Time to read: 3 min | 21 July, 2020 | Orion Cohen

If my only takeaway from Google Summer of Code was how to download and setup the MolSSI cookiecutter template, I would still consider it a success. Before this summer, I knew in my heart that I should be using tools like version control and continuous integration. I knew testing would make my code easier to extend and that documentation would make my code easier to understand. Nonetheless, amidst the tumultuous reality of academic life, I rarely found the time to implement any of these practices, let alone all of them. I falsely believed that it would a lot of time and energy to set them up, when in reality, tools like cookiecutter make it incredibly easy.

The MolSSI cookiecutter template automatically constructs a GitHub repository with best practices built in. I won't write a full feature list, but it includes pre-built documentation, GitHub hooks for continuous integration, preconfigured setup.py, a skeletal directory structure, and more. With a few hours of effort, I was able to get a fully featured GitHub repo up and running. In other words, I was able to eliminate a main barrier to reproducible research in a matter of hours. In this blog post, at the risk of sounding like a laudatory scientific infomercial (call 1-800-555-4890 to get your MolSSI template now!), I'll outline a few concrete ways the template has improved my development workflow.

1. Organizing my Code

A few empty folders can be surprisingly impactful. The MolSSI default directory structure is relatively simple, but it provides folders for code, data, and tests.
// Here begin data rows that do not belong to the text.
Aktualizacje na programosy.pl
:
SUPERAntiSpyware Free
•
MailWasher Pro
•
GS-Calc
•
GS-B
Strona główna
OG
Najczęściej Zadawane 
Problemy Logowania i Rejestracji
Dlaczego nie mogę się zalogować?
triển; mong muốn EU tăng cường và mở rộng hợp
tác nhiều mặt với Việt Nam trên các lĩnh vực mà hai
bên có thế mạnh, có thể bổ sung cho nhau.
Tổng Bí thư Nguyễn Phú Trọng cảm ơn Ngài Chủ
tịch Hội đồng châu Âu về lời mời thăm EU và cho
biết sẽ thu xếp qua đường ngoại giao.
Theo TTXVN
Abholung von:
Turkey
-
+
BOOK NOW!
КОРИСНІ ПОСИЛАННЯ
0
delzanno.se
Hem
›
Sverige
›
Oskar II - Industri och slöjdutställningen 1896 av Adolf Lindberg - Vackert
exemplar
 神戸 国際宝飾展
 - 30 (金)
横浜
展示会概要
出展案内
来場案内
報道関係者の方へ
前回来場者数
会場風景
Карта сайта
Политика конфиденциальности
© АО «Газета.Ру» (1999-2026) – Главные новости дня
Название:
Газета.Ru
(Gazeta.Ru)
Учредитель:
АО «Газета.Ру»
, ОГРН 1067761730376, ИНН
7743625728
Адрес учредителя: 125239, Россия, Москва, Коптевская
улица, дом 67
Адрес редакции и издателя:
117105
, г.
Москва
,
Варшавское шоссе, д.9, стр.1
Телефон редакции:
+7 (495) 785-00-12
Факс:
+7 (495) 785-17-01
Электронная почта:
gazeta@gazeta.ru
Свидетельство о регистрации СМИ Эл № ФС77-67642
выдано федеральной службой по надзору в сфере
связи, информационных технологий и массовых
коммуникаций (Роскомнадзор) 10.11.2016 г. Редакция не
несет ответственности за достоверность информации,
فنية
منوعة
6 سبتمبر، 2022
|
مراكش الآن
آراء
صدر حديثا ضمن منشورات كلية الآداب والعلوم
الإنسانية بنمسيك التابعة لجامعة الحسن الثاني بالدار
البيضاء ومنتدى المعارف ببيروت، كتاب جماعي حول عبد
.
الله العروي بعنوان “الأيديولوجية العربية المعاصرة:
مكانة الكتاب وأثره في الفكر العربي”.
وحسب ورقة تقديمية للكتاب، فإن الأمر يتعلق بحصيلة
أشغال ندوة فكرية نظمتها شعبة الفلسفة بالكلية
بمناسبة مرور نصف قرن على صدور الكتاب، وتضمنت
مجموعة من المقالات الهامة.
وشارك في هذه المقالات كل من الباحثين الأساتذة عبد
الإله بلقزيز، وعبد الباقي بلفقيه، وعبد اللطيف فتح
It also puts __init__.py files in the right places to create a package structure, letting me import functions with absolute imports rather than any hacky solutions with file paths. Even though this was simple to set up, I hadn't done it before. The real secret of the MoLSSI template is that it does many easy things for you.

2. Easy Feedback

Abundant and incredibly helpful feedback has been the defining feature of my GSoC experience. My mentors have helped me with everything from program structure to typos in the documentation. Without GitHub issue tracking and pull requests, that sort of feedback would be impossible. While a cookiecutter obviously isn't a prerequisite for using GitHub, it's worth noting that a lot of scientific code exists outside of version control entirely, floating in the ether or Dropbox or Google Drive. Having a template force me onto version control has been a good thing.

3. Scaffolding for Testing

Basic continuous integration and testing with pytest is backed up with code coverage results from codecov. After I write tests, codecov visually displays what I missed and continuous integration ensures my code works across python versions and operating systems. These advantages are most apparent when I need to refactor code. In the past, refactoring always involved a lot of hand wringing because I'd worry that my changes would break some functionality. Now, I just rerun all the tests and I am confident that my code still works.
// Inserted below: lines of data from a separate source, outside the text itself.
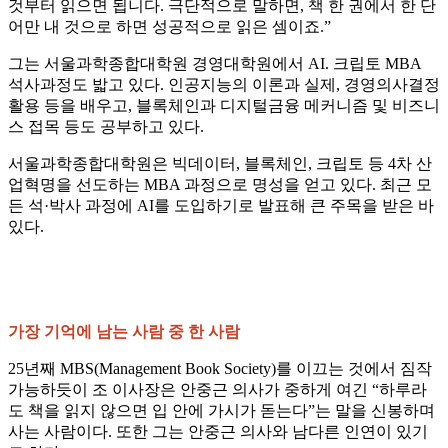
것부터 읽으면 됩니다. 극단적으로 말하면, 책 한 권에서 한 단
어만 내 것으로 하면 성공적으로 읽은 셈이죠.”
그는 서울과학종합대학원 경영대학원에서 AI. 크립토 MBA
석사과정도 밟고 있다. 인공지능의 이론과 실제, 경영의사결정
활용 등을 배우고, 블록체인과 디지털금융 메커니즘 및 비즈니
스 접목 등도 공부하고 있다.
서울과학종합대학원은 빅데이터, 블록체인, 크립토 등 4차 산
업혁명을 선도하는 MBA 과정으로 명성을 얻고 있다. 최근 모
든 석·박사 과정에 AI를 도입하기로 발표해 큰 주목을 받은 바
있다.
가장 기억에 남는 사람 중 한 사람
25년째 MBS(Management Book Society)를 이끄는 것에서 짐작
가능하듯이 조 이사장은 안중근 의사가 중하게 여긴 “하루라
도 책을 읽지 않으면 입 안에 가시가 돋는다”는 말을 신봉하며
사는 사람이다. 또한 그는 안중근 의사와 남다른 인연이 있기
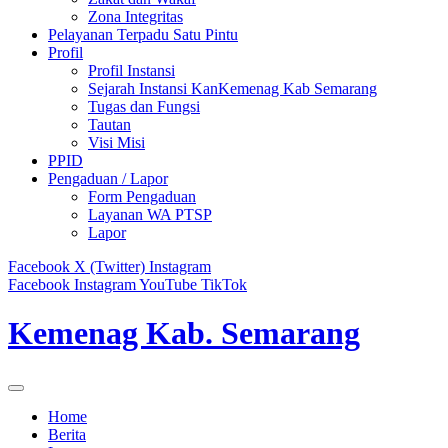
Zona Integritas
Pelayanan Terpadu Satu Pintu
Profil
Profil Instansi
Sejarah Instansi KanKemenag Kab Semarang
Tugas dan Fungsi
Tautan
Visi Misi
PPID
Pengaduan / Lapor
Form Pengaduan
Layanan WA PTSP
Lapor
Facebook
X (Twitter)
Instagram
Facebook
Instagram
YouTube
TikTok
Kemenag Kab. Semarang
Home
Berita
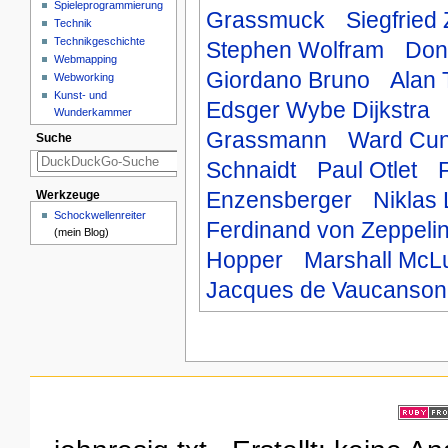
Spieleprogrammierung
Grassmuck
Siegfried 
Technik
Technikgeschichte
Stephen Wolfram
Don
Webmapping
Giordano Bruno
Alan 
Webworking
Kunst- und
Edsger Wybe Dijkstra
Wunderkammer
Grassmann
Ward Cu
Suche
Schnaidt
Paul Otlet
F
Enzensberger
Niklas
Werkzeuge
Schockwellenreiter
Ferdinand von Zeppeli
(mein Blog)
Hopper
Marshall McL
Jacques de Vaucanson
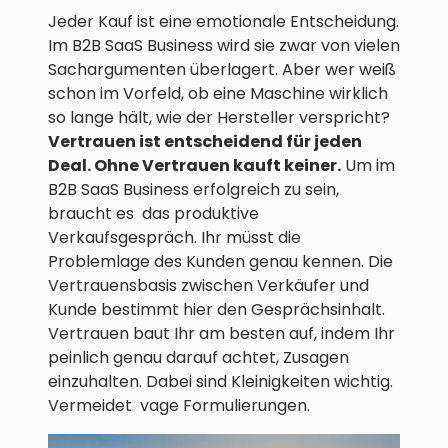
Jeder Kauf ist eine emotionale Entscheidung.
Im B2B SaaS Business wird sie zwar von vielen
Sachargumenten überlagert. Aber wer weiß
schon im Vorfeld, ob eine Maschine wirklich
so lange hält, wie der Hersteller verspricht?
Vertrauen ist entscheidend für jeden
Deal. Ohne Vertrauen kauft keiner.
Um im
B2B SaaS Business erfolgreich zu sein,
braucht es das produktive
Verkaufsgespräch. Ihr müsst die
Problemlage des Kunden genau kennen. Die
Vertrauensbasis zwischen Verkäufer und
Kunde bestimmt hier den Gesprächsinhalt.
Vertrauen baut Ihr am besten auf, indem Ihr
peinlich genau darauf achtet, Zusagen
einzuhalten. Dabei sind Kleinigkeiten wichtig.
Vermeidet vage Formulierungen.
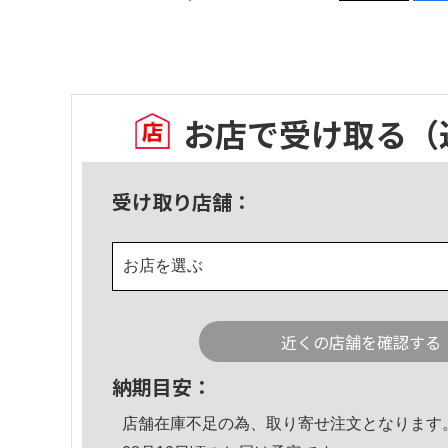
お店で受け取る
（
受け取り店舗：
お店を選ぶ
近くの店舗を確認する
納期目安：
店舗在庫不足の為、取り寄せ注文となります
4. Fodder for Prosthylatizing

Ok, admittedly this isn't an improvement to my development workflow but it is nonetheless a core advantage to me personally. I, like many scientists, am concerned about the growing "reproducibility crisis" in scientific software. Put simply, most scientific code isn't really reproducible because it lacks testing, documentation, and many of the other features I've mentioned. Busy scientists don't implement these practices because they don't know how and they feel like they don't have time. It's hard to convince a researcher that it is worth a big time investment to learn to become a better software engineer. That's where templates like this can really help, by allowing busy scientists to easily make their research code more reproducible. In the future, when I try to sell my friends and colleagues on software best practices, I look forward to pointing to the MolSSI template and saying, "here, this is where you get started."